• [Dataset]
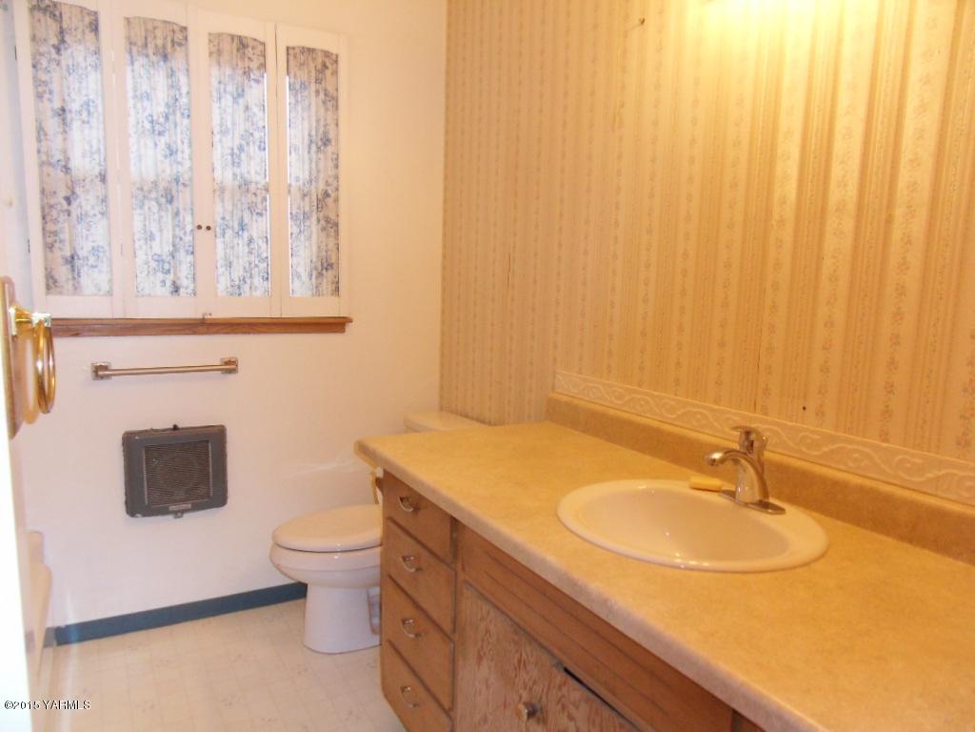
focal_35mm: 24
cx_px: 488
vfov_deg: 56.8
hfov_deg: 71.6
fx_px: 676
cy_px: 366
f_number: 3.3
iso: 240
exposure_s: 1/45
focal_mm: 4.2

• [What you should do]
Transcribe each line above verbatim, with the pictures left out.

• [Solution to the problem]
focal_35mm: 24
cx_px: 488
vfov_deg: 56.8
hfov_deg: 71.6
fx_px: 676
cy_px: 366
f_number: 3.3
iso: 240
exposure_s: 1/45
focal_mm: 4.2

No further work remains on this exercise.